Section 523(a)(4) states:
(a) A discharge under section 727 . . . of this title does not discharge an individual from any debt —
(4) for fraud or defalcation while acting in a fiduciary capacity, embezzlement, or larceny;
In order to find the debt nondischargeable, Plaintiff must show that Defendant was operating in a fiduciary capacity and that while so acting, he committed a defalcation.
In defining "fiduciary capacity" as it applies to Section 523(a)(4), several courts have held that a state statute can create the necessary fiduciary status, provided that the statute defines the res, states the fiduciary duty, and imposes a trust on funds prior to the act creating the debt. American Insurance Company v. Lucas, 41 B.R. 923 (W.D.Pa. 1984); In re Interstate Agency, Inc., 760 F.2d 121 (6th Cir. 1985); In re Livingston, 40 B.R. 1018 (E.D.Mich. 1984); In re Lipke, 54 B.R. 704 (Bankr.W.D.Wis. 1985); In re Owens, 54 B.R. 162 (Bankr.D.S.C. 1984); In re Gagliano, 44 B.R. 259 (Bankr.N.D.Ill. 1984).
Pennsylvania does statutorily impose a fiduciary duty upon insurance agents:
Every insurance agent and broker, acting as such in this Commonwealth, shall be responsible in a fiduciary capacity for all funds received or collected as insurance agent or broker and shall not, without the express consent of his or its principal, mingle any such funds with his or its own funds or with funds held by him or it in any other capacity. Nothing herein contained shall be deemed to require any such agent or broker to maintain a separate bank deposit for the funds of each such principal, if and so long as the funds so held for each such principal are reasonably ascertainable from the books of account and records of such agent or broker.
Pa.Stat.Ann. tit. 40, § 273.1 (Purdon 1961).
The Debtor argues that the parties to the Agency Agreement are Plaintiff and Wemack, rather than Plaintiff and Defendant, and accordingly, the statute is not applicable. We disagree.

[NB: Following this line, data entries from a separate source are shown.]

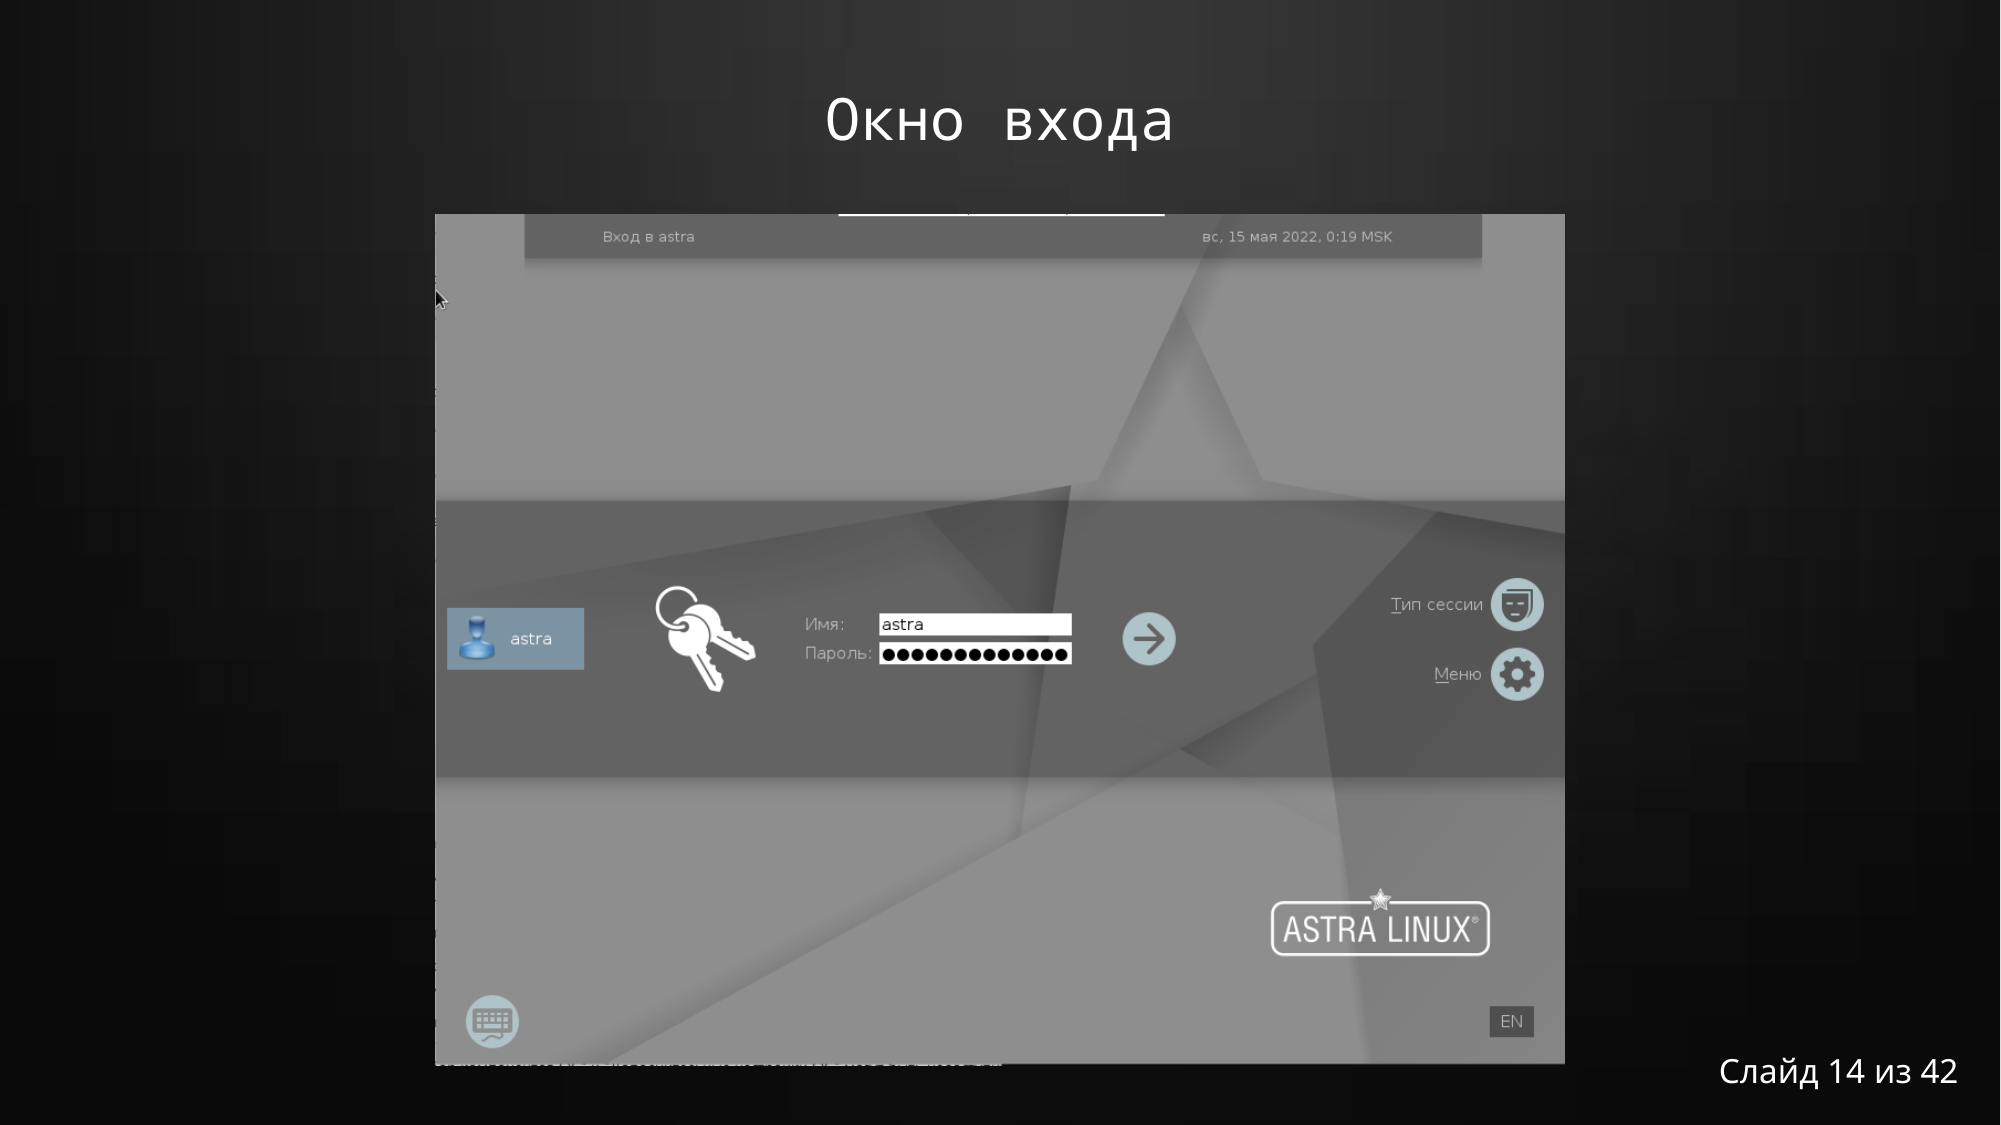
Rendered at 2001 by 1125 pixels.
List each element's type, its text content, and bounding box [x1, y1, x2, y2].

title Окно входа [137, 59, 1863, 184]
picture [0, 0, 2001, 1125]
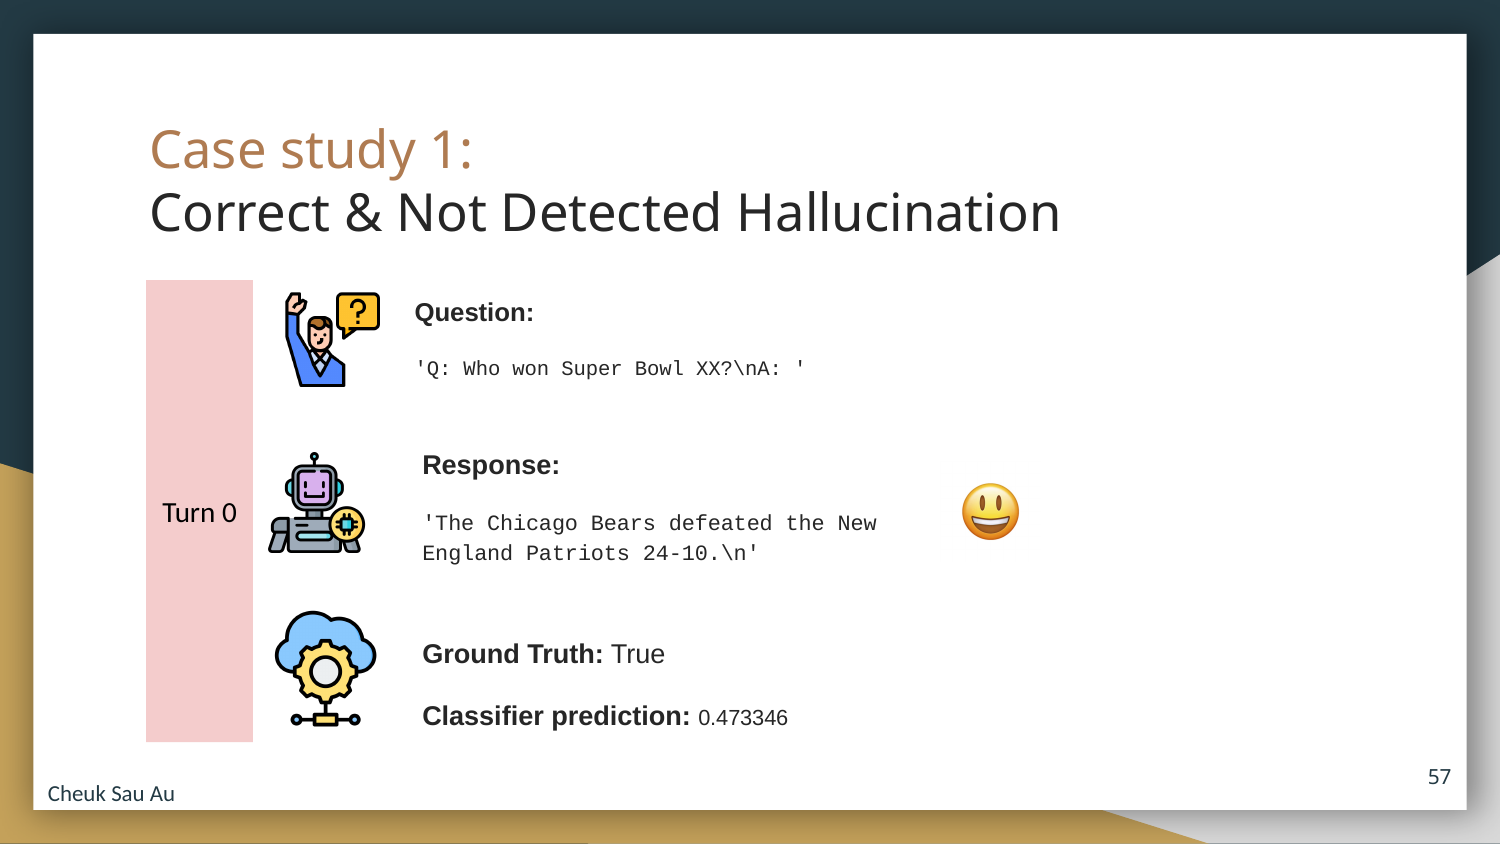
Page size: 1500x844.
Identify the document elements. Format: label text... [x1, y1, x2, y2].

The statute binds all insurance agents acting in such capacities. Defendant admits to being a Pennsylvania licensed insurance agent. Defendant, as President of Wemack, signed the Plaintiff/Wemack Agency Agreement and was the only licensed insurance agent employed by Wemack. A corporate officer is personally liable for the tortious injury committed by him, regardless of a piercing of the corporate veil. He is so liable even if his actions were taken for the benefit of the corporation. In re Interstate Agency, supra; A M Records, Inc. v. M.V.C. Distributing Corporation, 574 F.2d 312 (6th Cir. 1978); Davis H. Elliot Company, Inc. v. Carribean Utilities Company, Ltd., 513 F.2d 1176 (6th Cir. 1975); Restatement (Second) of Agency § 343 (1957).
We have found no cases in our Circuit which address this issue. While the decisions of the Sixth Circuit are not binding upon us, they are certainly persuasive, and we choose to follow their analysis. Therefore, we find that Defendant did act in a fiduciary capacity.

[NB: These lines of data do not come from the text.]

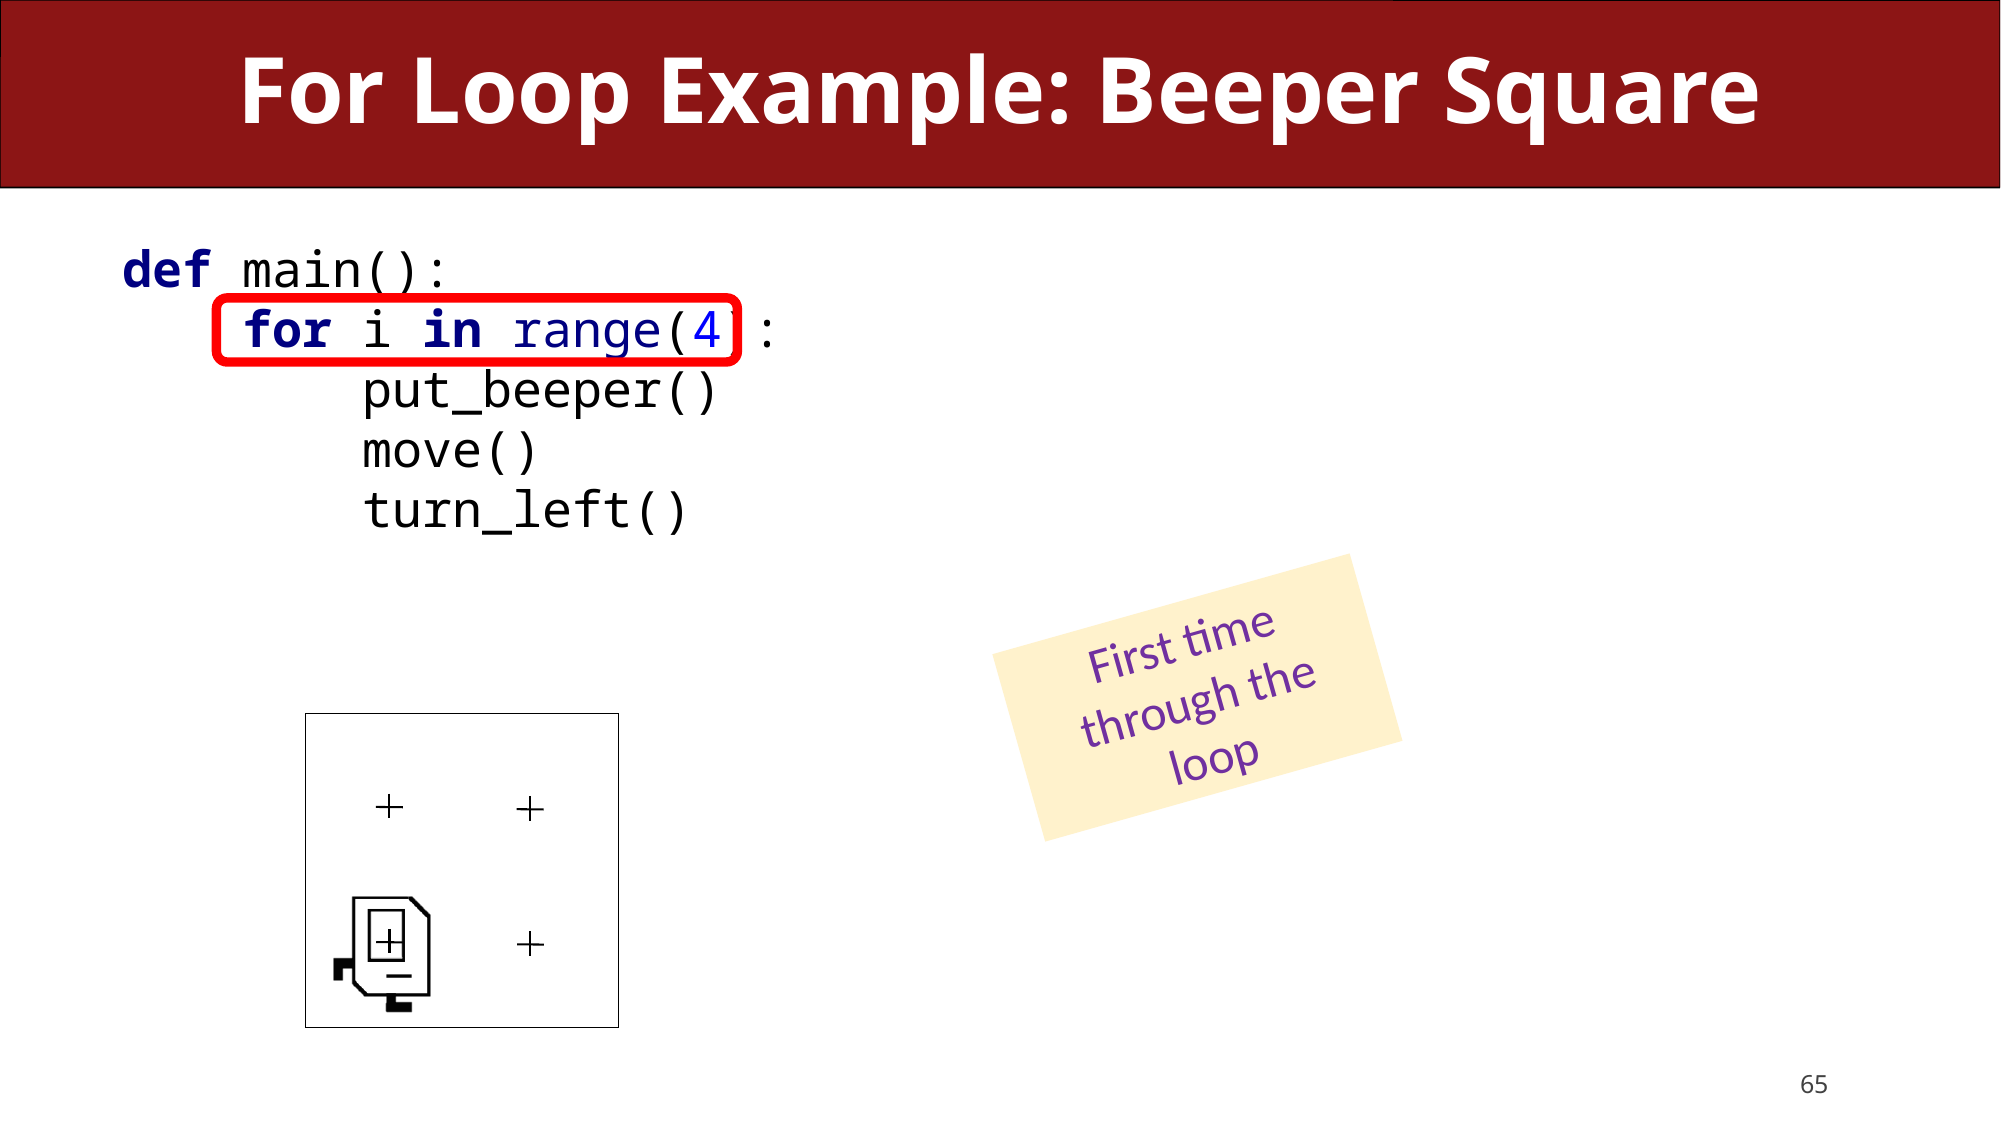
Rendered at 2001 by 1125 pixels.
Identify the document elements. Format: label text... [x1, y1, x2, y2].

text_box [215, 296, 739, 364]
text_box def main(): for i in range(4): put_beeper() move() turn_left() [107, 230, 1066, 546]
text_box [516, 795, 544, 821]
title For Loop Example: Beeper Square [75, 0, 1925, 188]
text_box [305, 713, 619, 1028]
picture [318, 886, 453, 1022]
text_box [375, 793, 403, 819]
text_box First time through the loop [992, 553, 1403, 842]
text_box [517, 930, 544, 956]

The second necessary element for a finding of nondischargeability is that Defendant committed a fraud or defalcation. The cases interpreting the term "defalcation" have given it broad meaning, including the failure of a fiduciary to account for money received in his fiduciary capacity, whether by misapplication, negligence, ignorance, or innocence. American Insurance Company v. Lucas, supra; In re Owens, supra; In re Wolfingtion, 48 B.R. 920 (Bankr.E.D.Pa. 1985); In re Gagliano, supra.
Defendant has admitted that Wemack or its employees received premium payments, although he is presently unable to determine the particulars, inter alia, the parties from whom said premiums were received, the date they were received, or the amounts thereof. Defendant has admitted that Wemack is indebted to Plaintiff, by listing said debt in its bankruptcy Schedules. As Defendant's fiduciary status has been determined, Defendant has equally admitted receipt and lack of remittance. This constitutes a defalcation under § 523(a)(4) of the Bankruptcy Code.
Therefore, Plaintiff is entitled to a finding that the debt owed it by the Defendant is nondischargeable pursuant to § 523(a)(4). If the parties, after discovery, cannot agree as to the amount, such determination shall be found by this Court after an evidentiary hearing.
An appropriate Order will be issued.